One particular thing you might be interested in - do you know of 2600 Magazine? The Hacker Quarterly? It was started in the 80’s in NYC and is associated with some of the famous hackers such as Kevin Mitnik. Anyways, they have monthly in-person meetings all around the world. You can even start a new one, if you want. Social, in-person, and tech/surveillance/privacy.

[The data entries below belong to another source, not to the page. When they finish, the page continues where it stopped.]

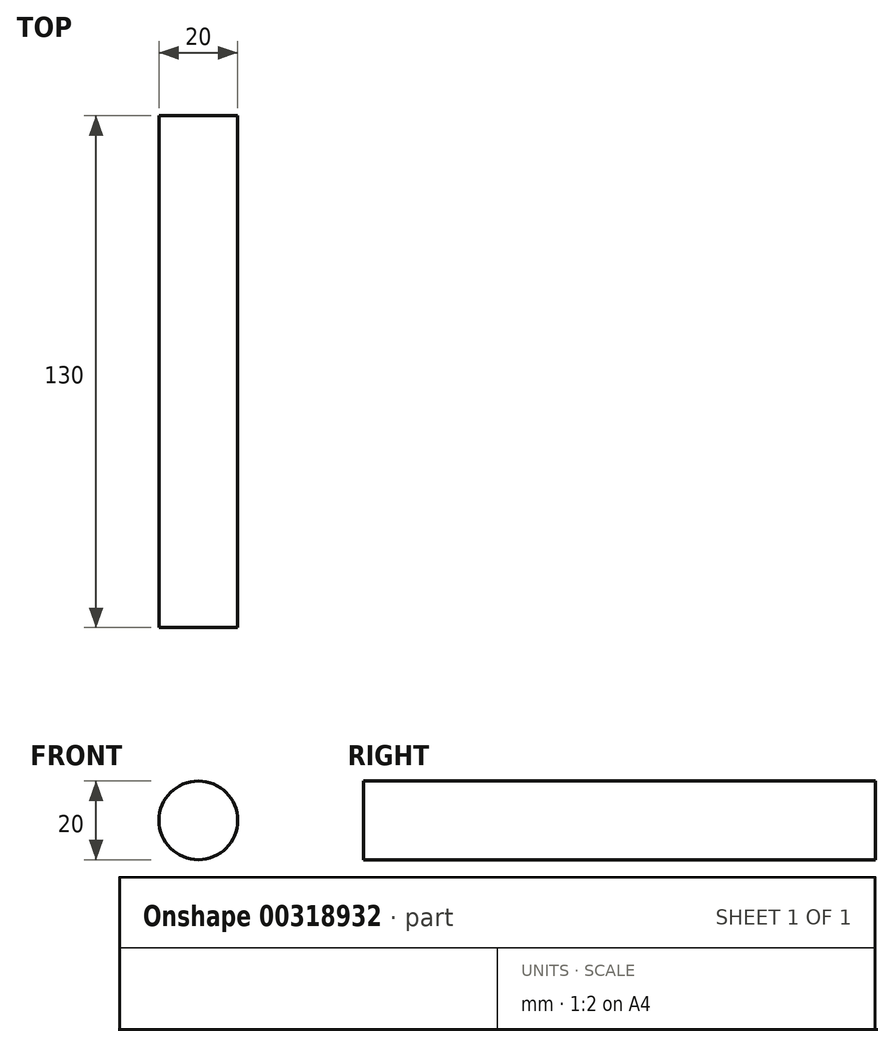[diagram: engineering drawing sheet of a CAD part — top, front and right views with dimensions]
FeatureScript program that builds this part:
annotation { "Feature Type Name" : "Feature", "Feature Type Description" : "" }
export const myFeature = defineFeature(function(context is Context, id is Id, definition is map)
    precondition{}
    {
        {
            var Q0;
            Q0=qCreatedBy(makeId("Front.planeOp"),FACE);
            var sketch = newSketch(context, id + "F0", { "sketchPlane" : qUnion([Q0])});
            skCircle(sketch, "E0", {"center": v(0, 0) * mm, "radius": 10 * mm});
            skSolve(sketch);
        }
        {
            var Q0;
            Q0 = qSketchRegion(id + "F0", true);
            extrude(context, id + "F1", {"entities" : qUnion([Q0]), "depth" : 130 * mm, "offsetDistance" : 25 * mm});
        }
    });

I know that doesn’t help you with keeping in touch with existing family and friends. Maybe a compromise is what you need. Now that you’re educated on the true, unfortunate purpose of social media, maybe you can take measures to limit the information you feed the beast while still using a platform’s basic functions. Compartmentalize at the sign-up, email, browser, and device level and let your family deal with your random, meaningless avatar & username.

Finally, I’d like to add that blaming privacy for making you feel this way is wrong. It’s like blaming a person who tells you bad news. Social media is a complicated problem involving addiction and psychological factors. Like I said before, just look at what people share - it’s mostly meaningless bullshit. It’s literally designed to be addictive to monetize how you interact with it. That’s where the blame should be directed. Imagine how weird it felt to be one of the rare non-smokers in the 50’s and 60’s. That’s where we’re at now.